I was suddenly in the big league; it was an incredible experience and taught me so much. In America, You Make Me Feel Like Dancing went straight to number one. That was one of the highlights of my life – the boy from Shoreham who wrote and created a number one record in the States! Then of course, When I Need You, which was my first British number one, became my second American Number One, so I was the top of my game!

The album, Thunder In My Heart followed in 1977, but that wasn’t as big a success?

The single went Top 20, but Richard Perry was quite disappointed as we believed we had bettered the Endless Flight album. Maybe we were a bit ahead of our time. That blue-eyed soul stuff did go off with Hall & Oates and Boz Scaggs but for some reason it didn’t happen. I personally think it was because my management were so greedy, as they pocketed all the money rather than leave it with the record company for promotion.

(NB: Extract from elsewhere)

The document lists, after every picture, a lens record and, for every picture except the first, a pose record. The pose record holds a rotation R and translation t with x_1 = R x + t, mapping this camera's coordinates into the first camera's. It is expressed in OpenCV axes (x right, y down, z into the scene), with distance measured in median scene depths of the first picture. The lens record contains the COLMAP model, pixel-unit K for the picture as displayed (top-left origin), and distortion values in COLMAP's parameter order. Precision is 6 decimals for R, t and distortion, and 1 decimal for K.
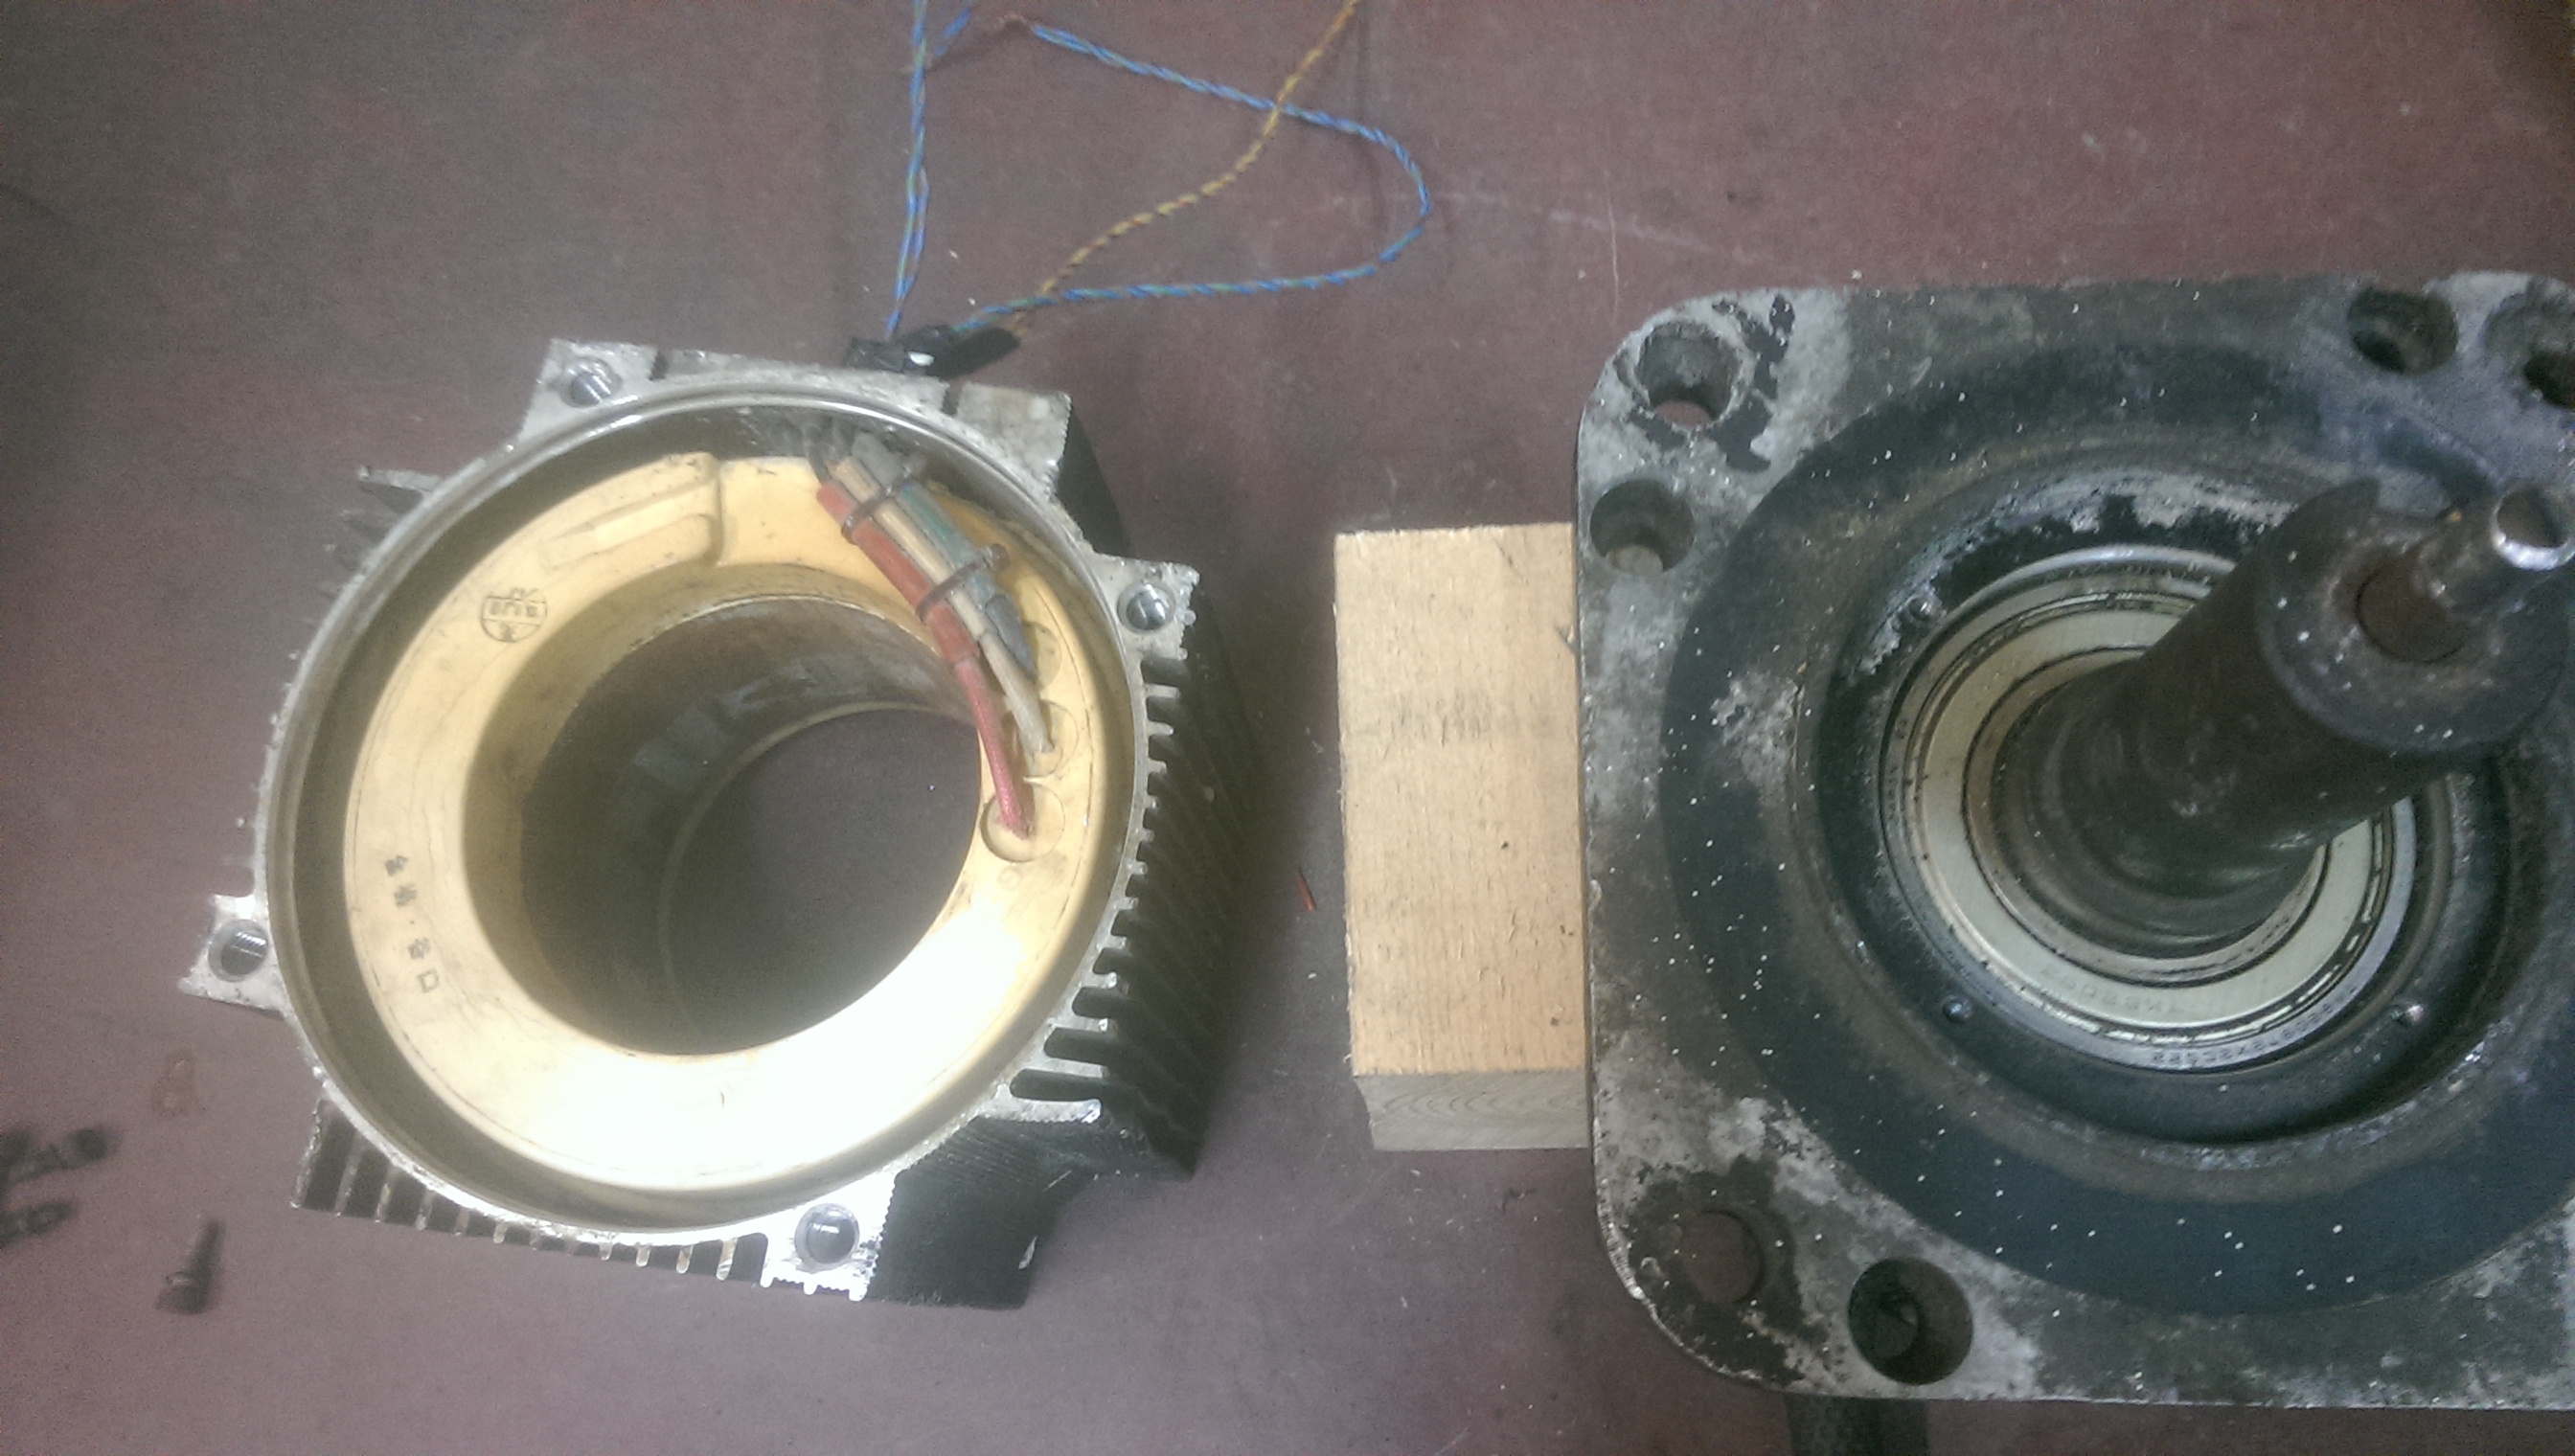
lens RADIAL K [[1887.6, 0, 1291.7], [0, 1887.6, 739.7], [0, 0, 1]] dist [0.088954, -0.160039]
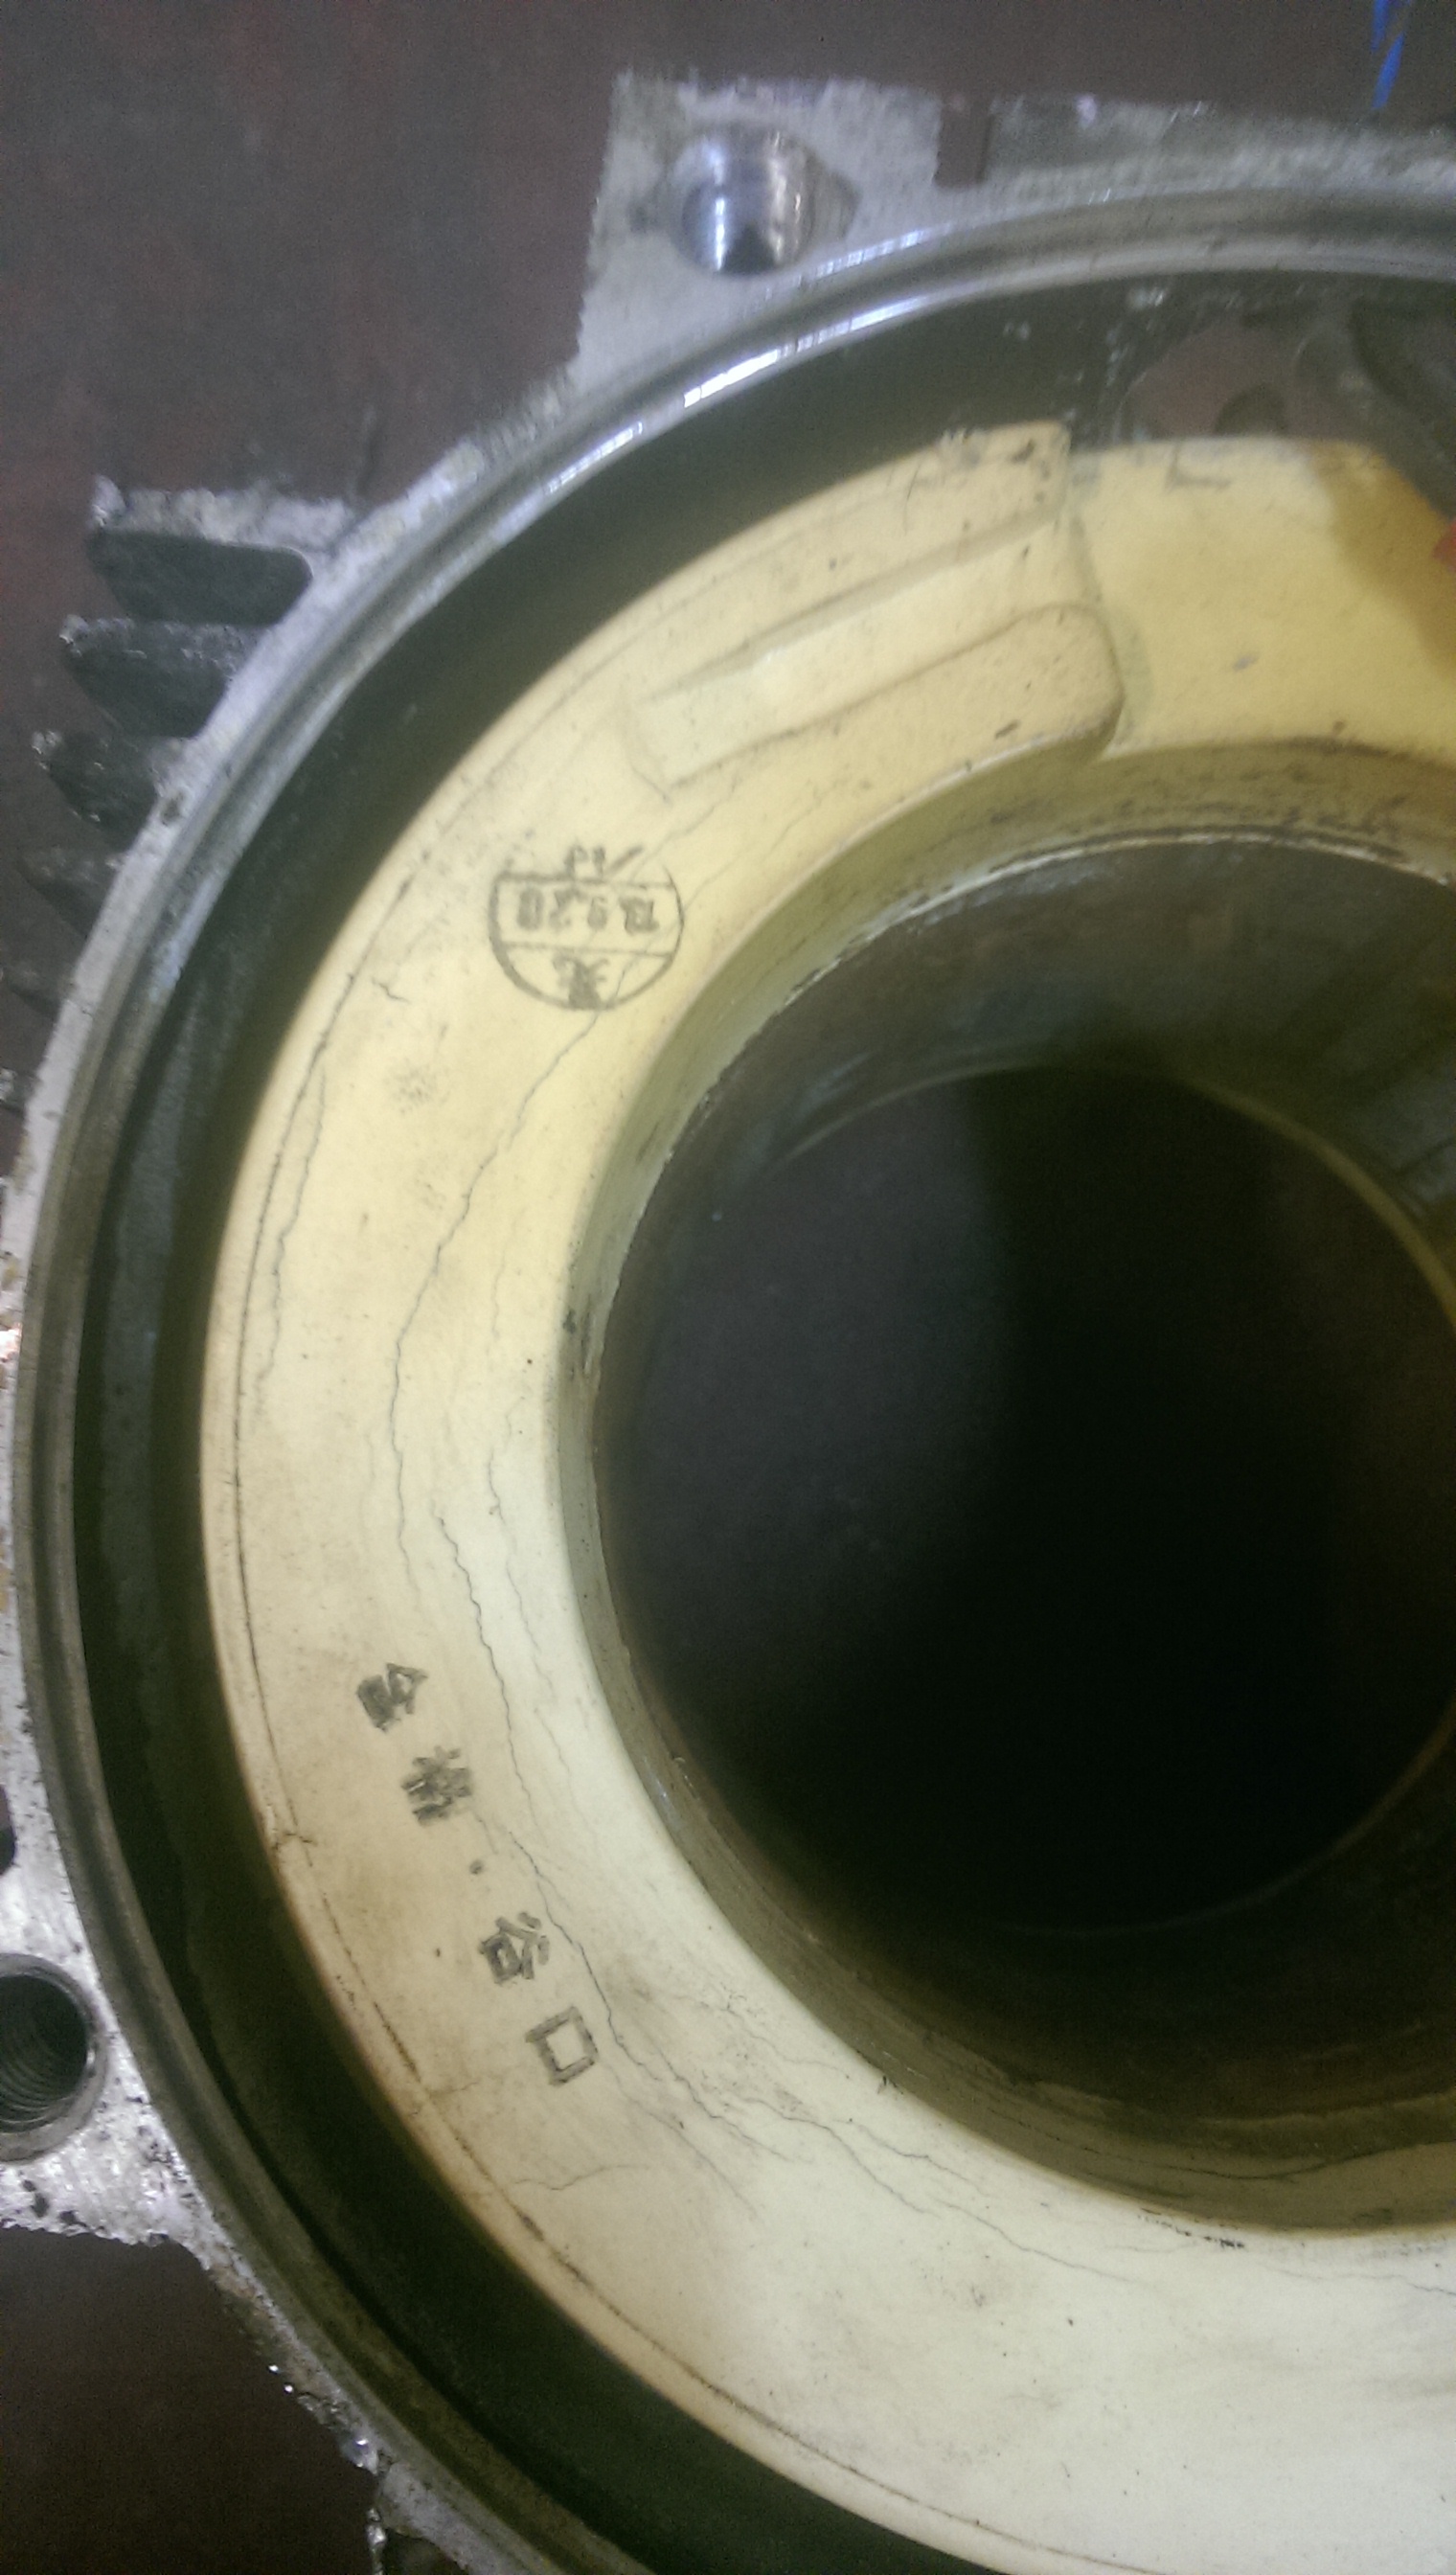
lens RADIAL K [[2096.8, 0, 794.9], [0, 2096.8, 1332.5], [0, 0, 1]] dist [0.108531, -0.241462]
pose [[0.994819, -0.062213, 0.080404, -0.406027], [0.047968, 0.984567, 0.168308, -0.055514], [-0.089634, -0.163579, 0.982450, 0.608016]]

To have it rediscovered later in 2005 was fantastic, it gave Thunder in My Heart a second chance.  The boys who did Thunder in My Heart (Again) were a group called Bimbo Jones. Although it was Meck’s name on the record, it was Bimbo Jones who produced it. They’d had massive dance hits before and were outsourced to do it. They are great guys and I’ve made records with them since. When it came out, it was a magical record. I’d just moved to Australia, and I’d been kind of forgotten about here, then suddenly I’ve got another number one! You pinch yourself, because the funniest thing was going on to all those Saturday morning kids shows, miming to a vocal I sang in 1977! Its extraordinary really!

What inspired your singing style Leo?

I listened to one of the greatest singers of all time, BB King, not only a passionate blues guitarist but also a passionate singer. Also Aretha Franklin, Janis Joplin and Otis Redding were my heroes. People who pushed their heads back and shouted it out. Its all about the passion. I’ve always been a very passionate singer; I give it my all.

I’m also very fortunate that in the early years of my life I had a wonderful parish priest who taught me how to bring the voice from the whole body rather than just from the throat. I had some great schooling there when I was a boy soprano. That gave me a very loud and powerful voice and that’s always been my forte. With producers like Richard Perry and Arif Mardin, we’d set up in the studio like it was a live gig and they’d have me singing with the band. A lot of people don’t do that. The inspiration was having great musicians in the room with me. Tracks like Thunder In My Heart were usually first takes, you’re sweating like a pig afterwards, totally destroyed, but you know you’ve got it in the can!

So the current tour, will see you performing many of your hits?

Yes, we’ve even added some classic tracks like Bedsitterland, Train, Raining in My Heart, we might be doing Saturday Girl from Voice in My Head.

It’s very hard doing a three-hour show, they keep warning me about curfews!  If Bruce Springsteen can do a three and a half hour show, I can do a four-hour show. For now though, we must look at the economics. If we could afford the fines for going over time, we’d do a longer show!

One day I’d like to tour with an orchestra and do tracks like Why Is Everybody Going Home?  Who knows? I’m getting a certain amount of recognition now which hasn’t always come in the past, so, the future’s bright!